● Work order
Count every line in the entries that contains "Aceitar". Report that count alone.

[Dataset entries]
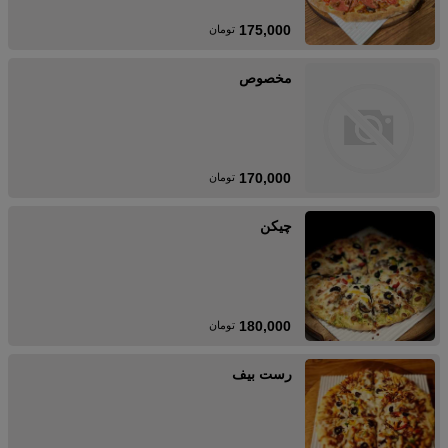
175,000
تومان
مخصوص
170,000
تومان
چیکن
180,000
تومان
رست بیف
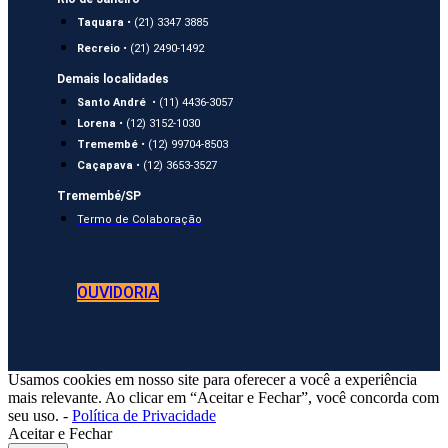
Taquara
• (21) 3347 3885
Recreio
• (21) 2490-1492
Demais localidades
Santo André
• (11) 4436-3057
Lorena
• (12) 3152-1030
Tremembé
• (12) 99704-8503
Caçapava
• (12) 3653-3527
Tremembé/SP
Termo de Colaboração
OUVIDORIA
Usamos cookies em nosso site para oferecer a você a experiência
mais relevante. Ao clicar em “Aceitar e Fechar”, você concorda com
seu uso. -
Política de Privacidade
Aceitar e Fechar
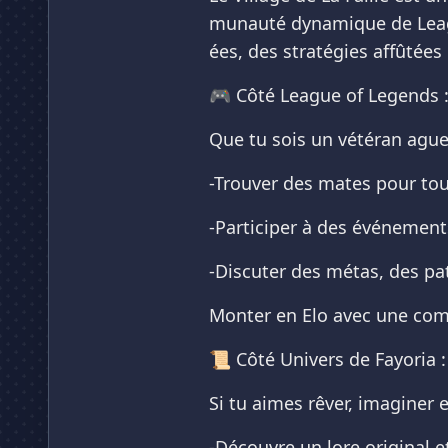
munauté dynamique de League
ées, des stratégies affûtées
🎮 Côté League of Legends 
Que tu sois un vétéran ague
-Trouver des mates pour tout
-Participer à des événement
-Discuter des métas, des pa
Monter en Elo avec une comm
📜 Côté Univers de Fayoria :
Si tu aimes rêver, imaginer 
-Découvre un lore original e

● Response for this exercise
2